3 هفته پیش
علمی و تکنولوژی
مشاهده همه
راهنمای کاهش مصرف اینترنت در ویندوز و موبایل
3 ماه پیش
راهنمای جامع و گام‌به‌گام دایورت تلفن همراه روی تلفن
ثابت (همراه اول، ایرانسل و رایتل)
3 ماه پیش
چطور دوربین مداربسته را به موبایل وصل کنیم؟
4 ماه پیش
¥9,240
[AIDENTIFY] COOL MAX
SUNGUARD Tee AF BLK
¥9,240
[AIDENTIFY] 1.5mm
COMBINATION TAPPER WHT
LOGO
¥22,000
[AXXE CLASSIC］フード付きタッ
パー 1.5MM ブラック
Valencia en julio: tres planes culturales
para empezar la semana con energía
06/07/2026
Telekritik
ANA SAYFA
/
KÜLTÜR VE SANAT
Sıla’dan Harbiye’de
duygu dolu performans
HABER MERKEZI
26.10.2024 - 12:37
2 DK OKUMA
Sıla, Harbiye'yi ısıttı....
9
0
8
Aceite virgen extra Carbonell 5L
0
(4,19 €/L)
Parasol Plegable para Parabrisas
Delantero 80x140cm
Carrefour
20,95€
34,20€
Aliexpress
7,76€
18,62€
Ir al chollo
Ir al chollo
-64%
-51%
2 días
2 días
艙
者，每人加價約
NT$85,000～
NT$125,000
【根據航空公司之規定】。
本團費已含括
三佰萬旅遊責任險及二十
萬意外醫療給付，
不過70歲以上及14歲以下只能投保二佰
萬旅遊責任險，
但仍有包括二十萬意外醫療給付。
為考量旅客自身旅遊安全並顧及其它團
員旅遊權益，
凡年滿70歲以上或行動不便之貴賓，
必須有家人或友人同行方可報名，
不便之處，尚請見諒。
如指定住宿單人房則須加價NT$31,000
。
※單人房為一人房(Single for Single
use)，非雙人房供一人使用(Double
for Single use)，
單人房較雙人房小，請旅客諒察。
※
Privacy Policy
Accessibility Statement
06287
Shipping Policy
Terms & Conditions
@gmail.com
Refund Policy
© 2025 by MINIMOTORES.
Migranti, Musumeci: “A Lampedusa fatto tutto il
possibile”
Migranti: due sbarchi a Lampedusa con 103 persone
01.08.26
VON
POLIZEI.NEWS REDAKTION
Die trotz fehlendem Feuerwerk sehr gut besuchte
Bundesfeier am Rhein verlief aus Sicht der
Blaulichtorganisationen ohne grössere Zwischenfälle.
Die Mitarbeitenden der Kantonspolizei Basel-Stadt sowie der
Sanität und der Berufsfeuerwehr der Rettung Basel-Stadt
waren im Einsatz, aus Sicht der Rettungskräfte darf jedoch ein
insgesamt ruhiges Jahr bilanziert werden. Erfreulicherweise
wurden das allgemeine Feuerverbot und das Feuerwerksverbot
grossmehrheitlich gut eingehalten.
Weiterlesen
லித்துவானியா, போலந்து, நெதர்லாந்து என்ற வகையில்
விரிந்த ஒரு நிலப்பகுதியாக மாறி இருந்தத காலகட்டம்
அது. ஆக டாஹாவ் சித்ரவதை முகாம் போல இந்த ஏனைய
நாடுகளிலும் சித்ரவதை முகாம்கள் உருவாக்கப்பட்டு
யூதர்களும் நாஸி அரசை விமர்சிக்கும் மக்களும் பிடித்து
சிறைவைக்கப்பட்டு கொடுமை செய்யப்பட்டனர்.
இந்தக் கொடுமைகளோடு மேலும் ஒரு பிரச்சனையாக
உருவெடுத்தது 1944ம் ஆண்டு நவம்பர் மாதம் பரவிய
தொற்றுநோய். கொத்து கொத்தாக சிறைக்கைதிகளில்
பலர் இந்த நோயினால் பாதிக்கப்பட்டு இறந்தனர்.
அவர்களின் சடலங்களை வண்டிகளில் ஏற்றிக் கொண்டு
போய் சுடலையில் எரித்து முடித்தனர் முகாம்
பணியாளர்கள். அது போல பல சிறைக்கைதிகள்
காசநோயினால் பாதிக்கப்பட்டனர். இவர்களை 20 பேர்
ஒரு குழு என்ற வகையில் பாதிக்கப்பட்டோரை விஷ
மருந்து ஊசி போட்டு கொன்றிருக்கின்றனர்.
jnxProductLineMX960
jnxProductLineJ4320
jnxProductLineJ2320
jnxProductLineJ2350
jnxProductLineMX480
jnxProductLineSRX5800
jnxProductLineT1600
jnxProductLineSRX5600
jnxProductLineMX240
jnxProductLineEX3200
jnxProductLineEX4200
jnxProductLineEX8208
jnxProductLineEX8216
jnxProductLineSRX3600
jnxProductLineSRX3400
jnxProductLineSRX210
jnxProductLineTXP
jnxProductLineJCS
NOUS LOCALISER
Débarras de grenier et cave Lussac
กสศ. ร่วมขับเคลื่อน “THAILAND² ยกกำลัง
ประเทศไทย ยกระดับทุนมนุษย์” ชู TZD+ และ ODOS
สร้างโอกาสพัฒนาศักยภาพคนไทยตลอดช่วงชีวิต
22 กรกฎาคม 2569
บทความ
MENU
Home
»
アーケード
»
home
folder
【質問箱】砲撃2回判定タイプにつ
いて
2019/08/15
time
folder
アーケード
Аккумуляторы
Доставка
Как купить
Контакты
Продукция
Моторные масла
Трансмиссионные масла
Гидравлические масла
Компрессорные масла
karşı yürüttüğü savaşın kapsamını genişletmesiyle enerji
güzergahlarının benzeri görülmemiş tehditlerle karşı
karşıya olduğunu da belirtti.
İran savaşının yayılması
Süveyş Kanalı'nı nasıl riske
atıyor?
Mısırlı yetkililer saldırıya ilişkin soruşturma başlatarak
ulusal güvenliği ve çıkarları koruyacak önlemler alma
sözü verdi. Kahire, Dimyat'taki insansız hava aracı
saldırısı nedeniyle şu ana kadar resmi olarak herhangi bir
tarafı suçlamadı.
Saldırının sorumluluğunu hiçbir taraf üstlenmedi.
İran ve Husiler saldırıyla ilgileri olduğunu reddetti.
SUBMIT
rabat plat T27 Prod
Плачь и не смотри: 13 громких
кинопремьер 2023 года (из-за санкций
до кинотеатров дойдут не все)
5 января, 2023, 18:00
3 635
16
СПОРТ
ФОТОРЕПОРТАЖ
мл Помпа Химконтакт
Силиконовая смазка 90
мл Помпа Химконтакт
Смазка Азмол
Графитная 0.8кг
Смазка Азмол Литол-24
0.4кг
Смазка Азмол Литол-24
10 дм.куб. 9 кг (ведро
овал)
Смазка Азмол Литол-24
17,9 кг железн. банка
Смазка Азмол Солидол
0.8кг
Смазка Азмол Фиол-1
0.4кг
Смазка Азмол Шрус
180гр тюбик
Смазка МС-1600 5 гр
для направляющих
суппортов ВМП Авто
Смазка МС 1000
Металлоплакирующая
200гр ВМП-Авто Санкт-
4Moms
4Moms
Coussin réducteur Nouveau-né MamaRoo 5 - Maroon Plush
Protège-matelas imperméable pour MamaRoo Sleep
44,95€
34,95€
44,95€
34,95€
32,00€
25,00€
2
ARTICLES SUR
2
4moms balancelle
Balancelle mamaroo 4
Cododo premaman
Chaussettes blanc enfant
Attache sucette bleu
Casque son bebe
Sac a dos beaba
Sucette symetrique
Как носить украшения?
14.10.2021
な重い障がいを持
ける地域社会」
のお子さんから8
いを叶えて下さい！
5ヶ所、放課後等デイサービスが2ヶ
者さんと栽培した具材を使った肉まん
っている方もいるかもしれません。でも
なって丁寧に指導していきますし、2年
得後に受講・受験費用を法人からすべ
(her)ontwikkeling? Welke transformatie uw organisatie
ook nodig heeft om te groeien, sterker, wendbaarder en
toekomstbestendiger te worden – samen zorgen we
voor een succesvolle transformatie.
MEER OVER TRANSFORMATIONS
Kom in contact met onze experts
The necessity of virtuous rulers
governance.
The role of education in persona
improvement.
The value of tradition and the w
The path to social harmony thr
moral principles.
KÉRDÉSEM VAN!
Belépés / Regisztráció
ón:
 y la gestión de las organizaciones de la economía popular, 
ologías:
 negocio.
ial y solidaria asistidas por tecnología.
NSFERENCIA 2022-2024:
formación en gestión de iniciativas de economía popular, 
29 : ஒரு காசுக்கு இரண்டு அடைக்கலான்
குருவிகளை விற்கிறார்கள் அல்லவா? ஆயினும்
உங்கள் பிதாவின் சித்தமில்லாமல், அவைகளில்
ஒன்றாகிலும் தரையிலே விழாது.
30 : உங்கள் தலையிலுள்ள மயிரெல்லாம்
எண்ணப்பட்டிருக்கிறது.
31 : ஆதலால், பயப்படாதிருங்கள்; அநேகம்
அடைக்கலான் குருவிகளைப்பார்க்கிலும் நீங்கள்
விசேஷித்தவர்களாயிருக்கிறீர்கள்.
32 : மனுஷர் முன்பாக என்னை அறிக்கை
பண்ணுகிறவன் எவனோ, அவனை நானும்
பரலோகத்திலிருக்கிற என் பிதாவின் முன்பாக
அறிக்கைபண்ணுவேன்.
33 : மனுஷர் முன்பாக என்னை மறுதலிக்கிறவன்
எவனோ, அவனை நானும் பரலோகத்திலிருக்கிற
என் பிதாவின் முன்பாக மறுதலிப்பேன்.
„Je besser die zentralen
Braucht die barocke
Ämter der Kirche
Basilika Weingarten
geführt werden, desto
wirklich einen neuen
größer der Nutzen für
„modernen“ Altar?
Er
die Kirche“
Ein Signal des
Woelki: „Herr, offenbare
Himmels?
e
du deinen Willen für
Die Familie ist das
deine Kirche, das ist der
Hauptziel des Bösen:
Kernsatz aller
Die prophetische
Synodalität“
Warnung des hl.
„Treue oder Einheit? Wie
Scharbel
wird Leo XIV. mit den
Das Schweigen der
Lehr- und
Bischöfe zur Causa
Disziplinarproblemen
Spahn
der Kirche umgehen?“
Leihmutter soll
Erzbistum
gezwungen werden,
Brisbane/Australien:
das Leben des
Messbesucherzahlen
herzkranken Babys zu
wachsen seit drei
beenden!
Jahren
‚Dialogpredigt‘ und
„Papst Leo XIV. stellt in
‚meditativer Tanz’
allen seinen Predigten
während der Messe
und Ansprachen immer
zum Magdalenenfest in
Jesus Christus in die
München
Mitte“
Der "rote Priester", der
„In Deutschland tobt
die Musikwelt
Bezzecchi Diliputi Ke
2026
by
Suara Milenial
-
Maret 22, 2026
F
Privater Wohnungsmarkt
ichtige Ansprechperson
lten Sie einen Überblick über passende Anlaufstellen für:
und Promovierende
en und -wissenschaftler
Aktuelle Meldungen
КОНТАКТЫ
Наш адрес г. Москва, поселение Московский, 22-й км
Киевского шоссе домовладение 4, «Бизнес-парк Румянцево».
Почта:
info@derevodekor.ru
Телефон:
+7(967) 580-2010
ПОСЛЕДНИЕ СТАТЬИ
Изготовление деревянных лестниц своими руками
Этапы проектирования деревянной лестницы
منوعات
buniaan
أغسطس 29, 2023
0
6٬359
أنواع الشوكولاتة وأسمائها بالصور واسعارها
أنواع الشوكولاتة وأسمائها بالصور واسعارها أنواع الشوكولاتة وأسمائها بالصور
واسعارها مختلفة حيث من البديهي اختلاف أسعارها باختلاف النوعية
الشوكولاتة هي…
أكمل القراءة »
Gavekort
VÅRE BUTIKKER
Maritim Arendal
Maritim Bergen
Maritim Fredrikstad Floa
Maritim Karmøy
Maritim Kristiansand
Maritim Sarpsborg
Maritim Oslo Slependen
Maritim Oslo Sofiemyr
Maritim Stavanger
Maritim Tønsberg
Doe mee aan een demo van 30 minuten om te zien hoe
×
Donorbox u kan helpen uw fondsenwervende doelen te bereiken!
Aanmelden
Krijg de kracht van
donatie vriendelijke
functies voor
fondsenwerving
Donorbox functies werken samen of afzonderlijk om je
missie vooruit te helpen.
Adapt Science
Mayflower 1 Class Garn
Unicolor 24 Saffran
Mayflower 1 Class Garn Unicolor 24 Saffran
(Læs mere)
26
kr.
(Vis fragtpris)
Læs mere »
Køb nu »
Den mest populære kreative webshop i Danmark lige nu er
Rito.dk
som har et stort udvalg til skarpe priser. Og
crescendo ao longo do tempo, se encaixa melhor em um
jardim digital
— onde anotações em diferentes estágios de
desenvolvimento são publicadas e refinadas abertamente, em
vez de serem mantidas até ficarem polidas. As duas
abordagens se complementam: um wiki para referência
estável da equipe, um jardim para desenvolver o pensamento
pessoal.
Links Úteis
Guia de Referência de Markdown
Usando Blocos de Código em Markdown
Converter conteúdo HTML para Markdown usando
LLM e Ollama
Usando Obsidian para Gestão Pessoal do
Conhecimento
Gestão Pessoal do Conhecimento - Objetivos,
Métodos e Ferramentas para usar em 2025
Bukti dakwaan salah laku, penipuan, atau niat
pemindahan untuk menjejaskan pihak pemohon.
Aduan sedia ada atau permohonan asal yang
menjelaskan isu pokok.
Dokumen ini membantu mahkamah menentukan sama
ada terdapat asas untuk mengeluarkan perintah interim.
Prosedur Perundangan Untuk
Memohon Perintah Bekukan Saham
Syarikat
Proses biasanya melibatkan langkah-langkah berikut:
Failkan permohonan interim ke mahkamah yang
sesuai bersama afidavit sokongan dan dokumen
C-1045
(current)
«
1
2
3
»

*TASK*
Starting at the first line of the data above, retype each line exactly until you reach the line containing "[AIDENTIFY] COOL MAX", and include that line too.

*TASK ANSWER*
3 هفته پیش
علمی و تکنولوژی
مشاهده همه
راهنمای کاهش مصرف اینترنت در ویندوز و موبایل
3 ماه پیش
راهنمای جامع و گام‌به‌گام دایورت تلفن همراه روی تلفن
ثابت (همراه اول، ایرانسل و رایتل)
3 ماه پیش
چطور دوربین مداربسته را به موبایل وصل کنیم؟
4 ماه پیش
¥9,240
[AIDENTIFY] COOL MAX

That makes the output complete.